ZFP57 suppress proliferation of breast cancer cells through down-regulation of MEST-mediated Wnt/β-catenin signalling pathway

Cell Death & Disease
Lie ChenMingjie Zheng

Abstract

Activation of oncogenes by promoter hypomethylation plays an important role in tumorigenesis. Zinc finger protein 57 (ZFP57), a member of KRAB-ZFPs, could maintain DNA methylation in embryonic stem cells (ESCs), although its role and underlying mechanisms in breast cancer are not well understood. In this study, we found that ZFP57 had low expression in breast cancer, and overexpression of ZFP57 could inhibit the proliferation of breast cancer cells by inhibiting the Wnt/β-catenin pathway. MEST was validated as the direct target gene of ZFP57 and MEST may be down-regulated by ZFP57 through conserving DNA methylation.

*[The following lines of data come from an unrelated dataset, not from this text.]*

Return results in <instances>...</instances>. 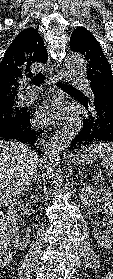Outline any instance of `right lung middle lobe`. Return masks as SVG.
Segmentation results:
<instances>
[{"label":"right lung middle lobe","instance_id":"right-lung-middle-lobe-1","mask_svg":"<svg viewBox=\"0 0 113 279\" xmlns=\"http://www.w3.org/2000/svg\"><path fill=\"white\" fill-rule=\"evenodd\" d=\"M24 113L25 110L17 108L15 103L7 107L0 108V126L21 120Z\"/></svg>","mask_w":113,"mask_h":279}]
</instances>
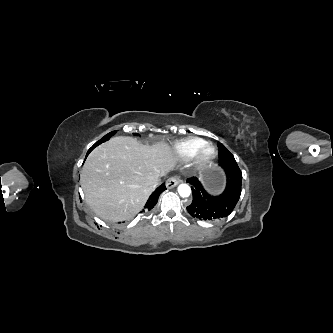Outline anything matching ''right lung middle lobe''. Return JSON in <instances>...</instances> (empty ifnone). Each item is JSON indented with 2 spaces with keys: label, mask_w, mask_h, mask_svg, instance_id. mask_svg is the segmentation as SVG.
I'll return each mask as SVG.
<instances>
[{
  "label": "right lung middle lobe",
  "mask_w": 333,
  "mask_h": 333,
  "mask_svg": "<svg viewBox=\"0 0 333 333\" xmlns=\"http://www.w3.org/2000/svg\"><path fill=\"white\" fill-rule=\"evenodd\" d=\"M115 133H116V131H113V132L108 133V134L105 135L101 140H99V141L97 142V145H99V144H101V143H103V142L109 140V138H110L111 136H113ZM134 135H138V134H134Z\"/></svg>",
  "instance_id": "dd1d6c3e"
}]
</instances>
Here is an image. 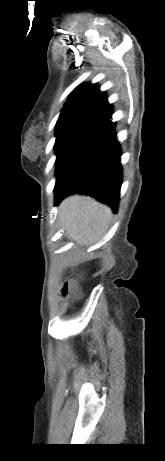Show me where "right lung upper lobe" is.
<instances>
[{
  "label": "right lung upper lobe",
  "instance_id": "right-lung-upper-lobe-1",
  "mask_svg": "<svg viewBox=\"0 0 165 461\" xmlns=\"http://www.w3.org/2000/svg\"><path fill=\"white\" fill-rule=\"evenodd\" d=\"M112 106L107 102L104 92L96 84L86 83L76 88L66 101L59 119L89 115L110 122Z\"/></svg>",
  "mask_w": 165,
  "mask_h": 461
}]
</instances>
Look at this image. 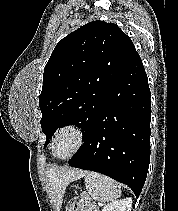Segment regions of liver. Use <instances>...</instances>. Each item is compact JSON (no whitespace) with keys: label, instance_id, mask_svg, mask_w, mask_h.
Masks as SVG:
<instances>
[{"label":"liver","instance_id":"liver-1","mask_svg":"<svg viewBox=\"0 0 178 211\" xmlns=\"http://www.w3.org/2000/svg\"><path fill=\"white\" fill-rule=\"evenodd\" d=\"M47 189L55 210L60 211L66 187L83 177L84 171L68 167L53 166L47 169L46 173Z\"/></svg>","mask_w":178,"mask_h":211}]
</instances>
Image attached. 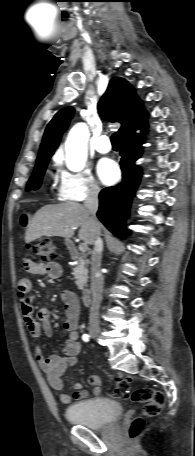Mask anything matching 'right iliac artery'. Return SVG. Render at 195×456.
Instances as JSON below:
<instances>
[{"label":"right iliac artery","instance_id":"obj_1","mask_svg":"<svg viewBox=\"0 0 195 456\" xmlns=\"http://www.w3.org/2000/svg\"><path fill=\"white\" fill-rule=\"evenodd\" d=\"M82 339H83V341L88 342L89 339H90V336H89L88 334H84V335L82 336Z\"/></svg>","mask_w":195,"mask_h":456}]
</instances>
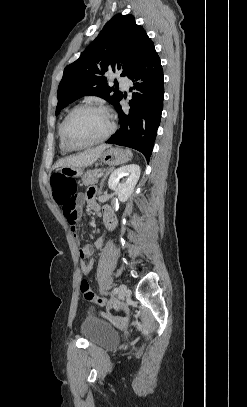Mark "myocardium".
<instances>
[{
  "instance_id": "myocardium-1",
  "label": "myocardium",
  "mask_w": 247,
  "mask_h": 407,
  "mask_svg": "<svg viewBox=\"0 0 247 407\" xmlns=\"http://www.w3.org/2000/svg\"><path fill=\"white\" fill-rule=\"evenodd\" d=\"M81 110H98L103 112L108 120H109V128L107 130V132L101 136L100 138L85 143V144H74L71 141H69V139L67 138L66 135V130H67V125L70 121V119L79 111ZM115 131V123L113 120V117L111 115V113L107 110V108H105L102 105H98V104H90V103H86V104H81L78 105L76 107H74L64 118L63 122H62V127H61V139L63 144L70 150H80V149H84V148H88L94 145H97L99 143L104 142L105 140H107Z\"/></svg>"
}]
</instances>
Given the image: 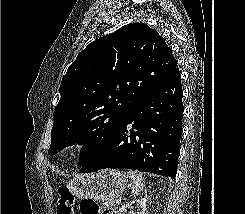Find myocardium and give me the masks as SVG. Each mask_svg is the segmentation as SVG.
Listing matches in <instances>:
<instances>
[{
	"instance_id": "myocardium-1",
	"label": "myocardium",
	"mask_w": 245,
	"mask_h": 214,
	"mask_svg": "<svg viewBox=\"0 0 245 214\" xmlns=\"http://www.w3.org/2000/svg\"><path fill=\"white\" fill-rule=\"evenodd\" d=\"M84 146H85V142L83 140L75 139L71 141L68 145H66L65 151L67 153H72L82 149Z\"/></svg>"
}]
</instances>
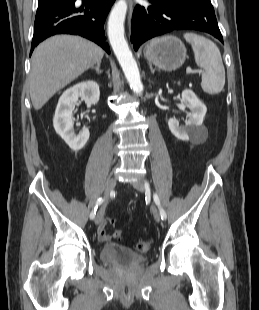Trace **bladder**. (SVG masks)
Returning <instances> with one entry per match:
<instances>
[{"mask_svg": "<svg viewBox=\"0 0 259 310\" xmlns=\"http://www.w3.org/2000/svg\"><path fill=\"white\" fill-rule=\"evenodd\" d=\"M103 262L129 268L145 262V257L133 252L131 249L116 244H105L99 253Z\"/></svg>", "mask_w": 259, "mask_h": 310, "instance_id": "1", "label": "bladder"}]
</instances>
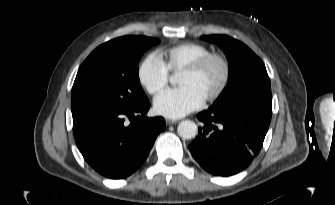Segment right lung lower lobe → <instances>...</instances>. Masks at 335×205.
Returning <instances> with one entry per match:
<instances>
[{"mask_svg":"<svg viewBox=\"0 0 335 205\" xmlns=\"http://www.w3.org/2000/svg\"><path fill=\"white\" fill-rule=\"evenodd\" d=\"M149 108L146 99L135 107L72 114L75 141L87 163L111 179L134 173L165 128L164 118L146 117Z\"/></svg>","mask_w":335,"mask_h":205,"instance_id":"98d812e1","label":"right lung lower lobe"}]
</instances>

Furthermore, overexpression of MEST could restore the tumour-suppressed and the Wnt/β-catenin pathway inactivated effects of ZFP57. ZFP57-MEST and the Wnt/β-catenin pathway axis are involved in breast tumorigenesis, which may represent a potential diagnostic biomarker, and provide a new insight into a novel therapeutic strategy for breast cancer patients.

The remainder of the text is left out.